Girkin, ein ehemaliger Beamter des russischen Geheimdienstes FSB, wurde letzten Sommer in seiner Wohnung verhaftet und wegen "Aufrufen zum Extremismus" angeklagt, nachdem er Putin monatelang öffentlich kritisiert hatte, den Krieg in der Ukraine nicht mit genügend Nachdruck geführt zu haben. Seine Verhaftung und anschließende Inhaftierung werden als Zeichen dafür gewertet, dass der Kreml beschlossen hat, gegen jegliche Meinungsverschiedenheiten vorzugehen, selbst unter denen, die die Invasion Moskaus unterstützen.
Girkin war zuvor in Abwesenheit von einem niederländischen Gericht für schuldig befunden worden, 298 Menschen an Bord des Fluges MH17 ermordet zu haben, dem Flugzeug, das im Juli 2014 bei einem Flug über der Ostukraine abgeschossen wurde. Das niederländische Gericht verurteilte ihn zu einer lebenslangen Haftstrafe für seine Rolle bei der Entsendung des von Russland verwendeten Raketensystems in die Ostukraine. Russland wurde vorgeworfen, Girkin Zuflucht zu gewähren.
Seit Beginn der russischen Invasion hat sich Girkin zu einer der prominentesten Stimmen innerhalb einer Gruppe ultranationalistischer und kriegsbefürwortender Blogger entwickelt, die den Kreml für sein militärisches Versagen in der Ukraine beschimpfen. Auf seinem Telegram-Kanal, dem mehr als 760.000 Follower, warf Girkin dem Kreml häufig vor, in seinem Krieg in der Ukraine nicht weit genug zu gehen, und forderte eine umfassende Mobilisierung der russischen Gesellschaft und ihrer Wirtschaft zur Unterstützung der Kriegsanstrengungen.
Girkin kritisierte Putin und nannte ihn ein "Nichts, das es geschafft hat, einem großen Teil der Bevölkerung Staub in die Augen zu streuen", und forderte Putin auf, die Macht "an jemanden zu übergeben, der wirklich fähig und verantwortungsbewusst ist". Einige von Girkins Rhetorik erinnerten an die des verstorbenen Wagner-Chefs Jewgeni Prigoschin, der sich ähnlich kritisch gegenüber der militärischen Führung Russlands und dem Verteidigungsministerium äußerte.
Girkin wurde einen Monat nach Prigoschins gescheiterter Meuterei verhaftet, was viele Beobachter als einen Schritt des Kremls betrachteten, gegen einflussreiche Ultranationalisten nach dem Wagner-Aufstand vorzugehen. Viele der Kriegsbefürworter haben sich inzwischen auf die Seite des Kremls gestellt und ihre kritische Rhetorik abgeschwächt.
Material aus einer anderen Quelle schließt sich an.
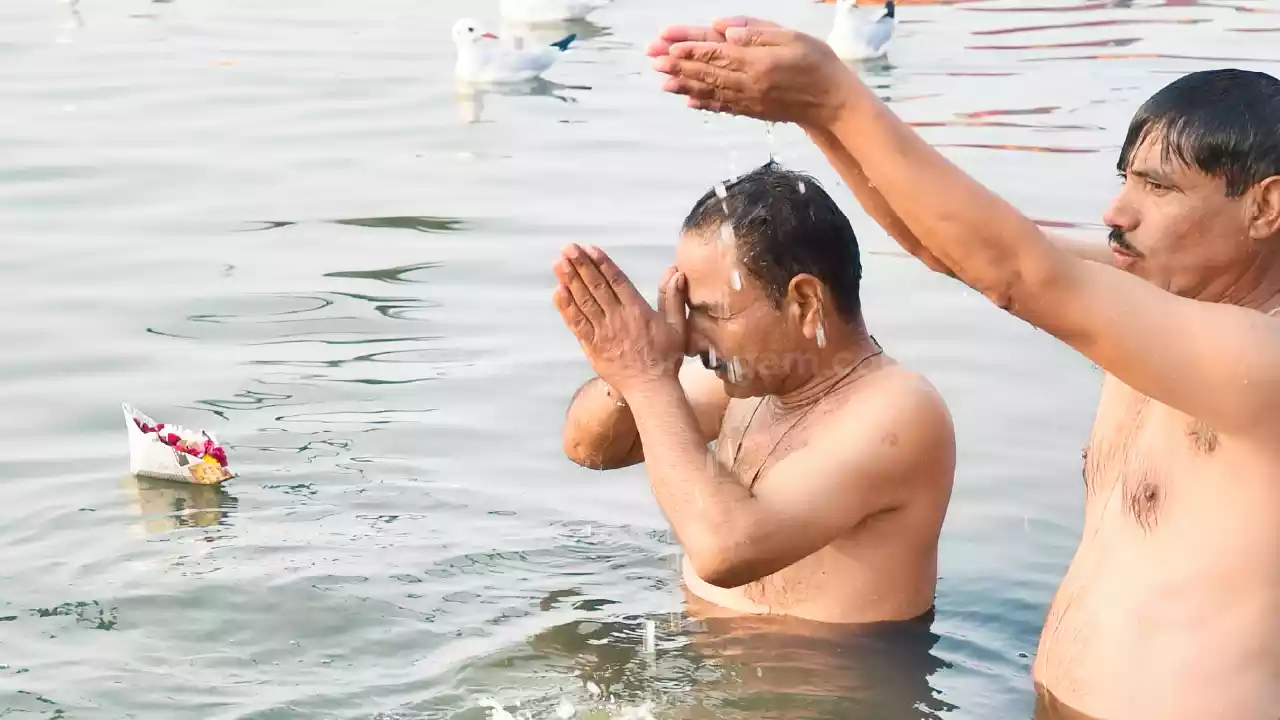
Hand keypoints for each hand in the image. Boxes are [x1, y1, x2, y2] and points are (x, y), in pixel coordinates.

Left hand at [553, 244, 687, 395]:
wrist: (651, 388)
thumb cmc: (665, 358)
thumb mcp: (677, 326)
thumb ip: (673, 297)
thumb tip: (676, 272)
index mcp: (637, 310)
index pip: (616, 280)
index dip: (601, 263)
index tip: (589, 248)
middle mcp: (618, 318)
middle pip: (596, 286)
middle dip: (581, 265)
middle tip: (568, 248)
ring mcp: (603, 332)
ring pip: (584, 301)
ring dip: (570, 280)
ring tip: (559, 263)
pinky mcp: (592, 346)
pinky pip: (577, 323)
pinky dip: (566, 307)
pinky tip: (558, 291)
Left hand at [646, 17, 860, 129]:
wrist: (833, 101)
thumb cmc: (817, 62)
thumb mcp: (791, 37)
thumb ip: (756, 32)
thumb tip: (723, 30)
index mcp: (757, 62)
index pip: (715, 52)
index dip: (688, 47)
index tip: (666, 43)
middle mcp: (748, 83)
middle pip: (706, 71)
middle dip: (677, 64)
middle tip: (652, 58)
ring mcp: (749, 99)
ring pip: (710, 90)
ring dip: (684, 84)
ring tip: (661, 80)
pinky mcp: (753, 110)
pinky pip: (723, 106)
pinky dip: (703, 103)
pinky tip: (688, 100)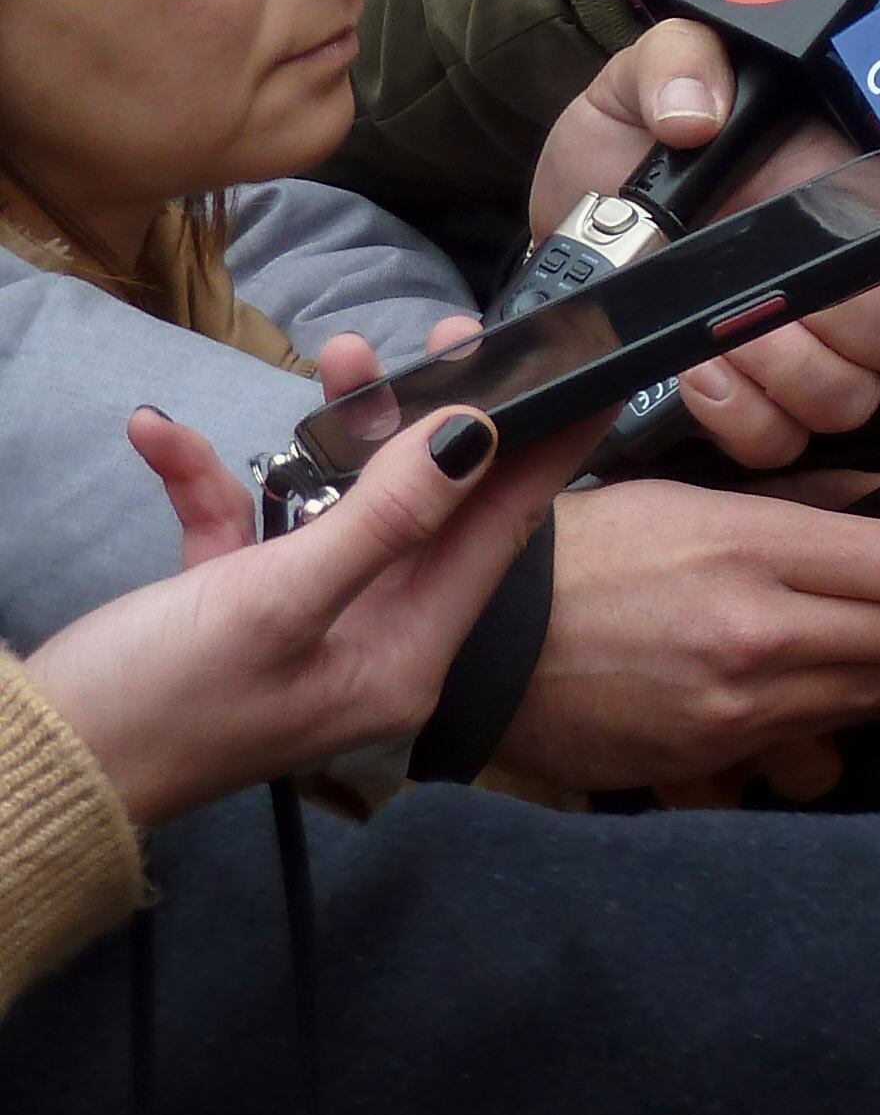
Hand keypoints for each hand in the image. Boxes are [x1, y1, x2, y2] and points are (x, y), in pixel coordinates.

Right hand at [27, 384, 590, 823]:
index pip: (499, 535)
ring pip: (341, 503)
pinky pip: (244, 523)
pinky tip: (159, 436)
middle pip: (428, 508)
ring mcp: (301, 625)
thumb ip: (383, 520)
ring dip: (330, 432)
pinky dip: (211, 477)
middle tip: (441, 337)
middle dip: (430, 418)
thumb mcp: (275, 603)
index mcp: (402, 658)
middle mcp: (369, 642)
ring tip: (334, 356)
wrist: (22, 777)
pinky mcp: (229, 610)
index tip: (588, 378)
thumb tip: (474, 440)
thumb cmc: (151, 706)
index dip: (542, 452)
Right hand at [490, 478, 879, 791]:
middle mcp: (758, 633)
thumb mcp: (706, 497)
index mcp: (758, 548)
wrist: (483, 640)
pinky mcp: (710, 765)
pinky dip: (846, 733)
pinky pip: (813, 755)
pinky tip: (856, 711)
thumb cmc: (592, 552)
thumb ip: (818, 503)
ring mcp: (736, 710)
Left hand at [525, 25, 879, 469]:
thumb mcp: (641, 72)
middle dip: (843, 328)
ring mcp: (797, 344)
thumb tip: (699, 114)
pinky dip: (746, 421)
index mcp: (841, 193)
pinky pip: (782, 441)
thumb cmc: (621, 139)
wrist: (560, 216)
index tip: (879, 260)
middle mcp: (838, 275)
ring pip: (853, 397)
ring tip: (718, 341)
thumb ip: (677, 62)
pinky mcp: (743, 397)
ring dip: (791, 377)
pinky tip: (698, 378)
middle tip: (765, 302)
In einem anderen Fall wurde am Donnerstag eine Russin zu 27 Jahren Gefängnis verurteilt, weil sie letztes Jahr eine Bombe überbrachte, die in den Händen eines kriegsbefürwortenden Militärbloggers explodierte. Darya Trepova, 26, wurde von einem Gericht in St. Petersburg wegen Anklagen wegen Terrorismus im Zusammenhang mit dem Tod des beliebten Kriegsbloggers Wladlen Tatarski verurteilt. Ihre Strafe ist eine der längsten, die gegen eine Frau in der modernen russischen Geschichte verhängt wurde.
Tatarsky, der mit bürgerlichem Namen Maxim Fomin hieß, moderierte gerade eine Diskussion mit anderen rechten Kommentatoren in einem Café am Ufer der Newa in St. Petersburg, als er getötet wurde. Damals veröffentlichte Aufnahmen zeigten, wie Trepova Tatarsky eine Statuette aus einer Schachtel reichte – eine kleine Figur in seinem Abbild und mit Gold bemalt –, gefolgt von einer großen Explosion. Trepova behauptete im Prozess, sie sei reingelegt worden und sagte, sie wisse nicht, dass sich in der Büste ein Sprengsatz befinde, und gehe davon aus, dass die Statuette ein Abhörgerät und keine Bombe enthalte. Sie sagte, sie handele auf Befehl eines Mannes in der Ukraine, den sie nur als "Gestalt" beschrieb und der ihr seit mehreren Monaten Geld und Anweisungen schickte. Sie bekannte sich der Terrorismusvorwürfe nicht schuldig.
Seit Beginn des Krieges wurden in Russland mehrere russische Kriegskommentatoren ins Visier genommen. Moskau beschuldigte Kiew des Mordes an Darya Dugina, der Tochter eines ultranationalistischen russischen Ideologen, die getötet wurde, als eine Bombe seinen Wagen, den sie fuhr, in die Luft sprengte. Die Ukraine hat eine Beteiligung an den Morden bestritten.